§ **YOUR GOAL**
Reproduce verbatim the section of the LlapRecordReader code that begins with the words containing "Search in sources" and ends with "LlapRecordReader method next.".

§ **PASSAGE SHOWN**
Search in sources :

Example 1 with BucketIdentifier

use of org.apache.hadoop.hive.ql.io.BucketIdentifier in project hive by apache.

the class LlapRecordReader method next.

@Override
public boolean next(NullWritable key, VectorizedRowBatch vrb) throws IOException {
    assert vrb != null;
    if (isClosed) {
        throw new AssertionError("next called after close");
    }
    // Add partition cols if necessary (see VectorizedOrcInputFormat for details).
    boolean wasFirst = isFirst;
    if (isFirst) {
        if (partitionValues != null) {
            rbCtx.addPartitionColsToBatch(vrb, partitionValues);
        }
        isFirst = false;
    }
    ColumnVectorBatch cvb;
    try {
        cvb = nextCvb();
    } catch (InterruptedException e) {
        // Query might have been canceled. Stop the background processing.
        feedback.stop();
        // In case we are stuck in consume.

§ **DATA BELOW**

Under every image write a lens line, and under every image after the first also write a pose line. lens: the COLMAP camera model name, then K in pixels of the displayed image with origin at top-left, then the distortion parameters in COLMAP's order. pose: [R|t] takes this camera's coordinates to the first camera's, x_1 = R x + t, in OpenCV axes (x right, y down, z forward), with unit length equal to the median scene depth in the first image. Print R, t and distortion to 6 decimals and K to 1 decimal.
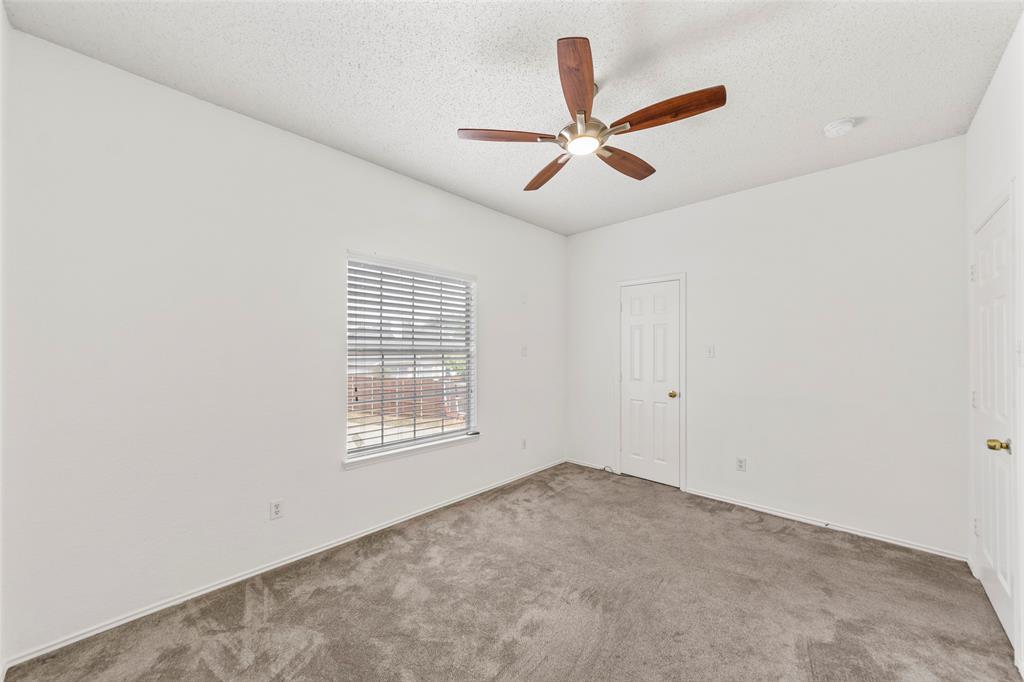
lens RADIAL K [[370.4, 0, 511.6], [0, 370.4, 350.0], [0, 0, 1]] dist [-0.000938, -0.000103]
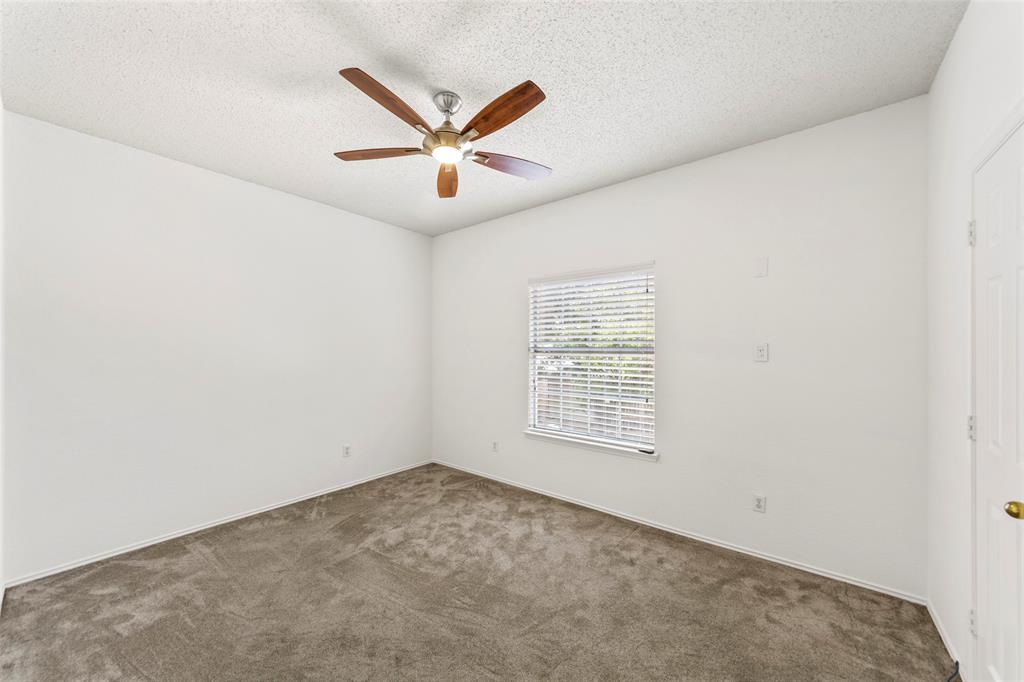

§ **REPLY TO THE TASK**
Search in sources :

Example 1 with BucketIdentifier

use of org.apache.hadoop.hive.ql.io.BucketIdentifier in project hive by apache.

the class LlapRecordReader method next.